*Exercise materials*.
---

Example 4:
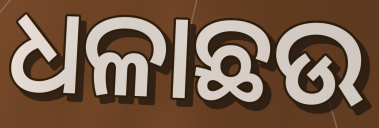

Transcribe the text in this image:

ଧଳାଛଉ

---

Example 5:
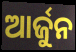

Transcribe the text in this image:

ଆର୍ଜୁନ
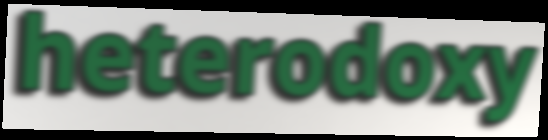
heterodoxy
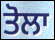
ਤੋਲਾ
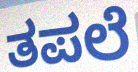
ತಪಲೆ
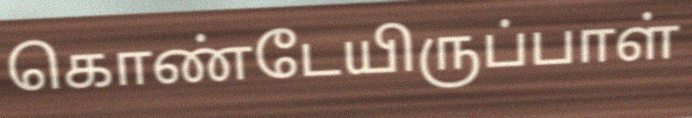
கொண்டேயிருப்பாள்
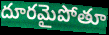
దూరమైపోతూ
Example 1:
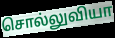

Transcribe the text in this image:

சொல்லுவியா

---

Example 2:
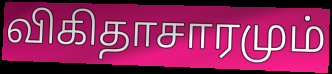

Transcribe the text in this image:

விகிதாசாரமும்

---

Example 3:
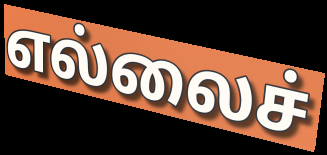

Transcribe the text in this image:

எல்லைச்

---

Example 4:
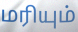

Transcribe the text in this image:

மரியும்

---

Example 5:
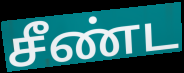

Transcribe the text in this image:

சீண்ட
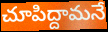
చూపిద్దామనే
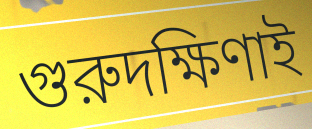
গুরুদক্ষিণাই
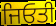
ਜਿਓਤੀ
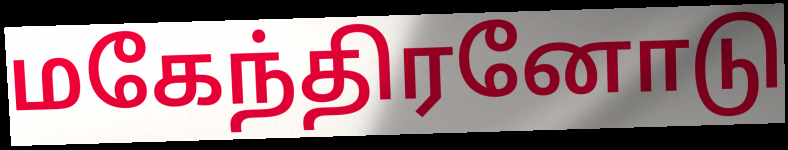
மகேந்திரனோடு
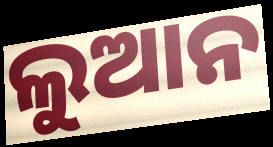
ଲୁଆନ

*Exercise aim*.
Copy out all the data exactly; skip the pictures.

*Answer for this exercise*.
---

Example 4:

Transcribe the text in this image:

ଧଳାଛଉ

---

Example 5:

Transcribe the text in this image:

ଆର୍ଜୁନ
heterodoxy
ਤੋਲਾ
ತಪಲೆ
கொண்டேயிருப்பாள்
దూరమైపోతూ
Example 1:

Transcribe the text in this image:

சொல்லுவியா

---

Example 2:

Transcribe the text in this image:

விகிதாசாரமும்

---

Example 3:

Transcribe the text in this image:

எல்லைச்

---

Example 4:

Transcribe the text in this image:

மரியும்

---

Example 5:

Transcribe the text in this image:

சீண்ட
చూపిద్దామనే
গুরুদক্ষিণাই
ਜਿਓਤੀ
மகேந்திரனோடு
ଲୁଆନ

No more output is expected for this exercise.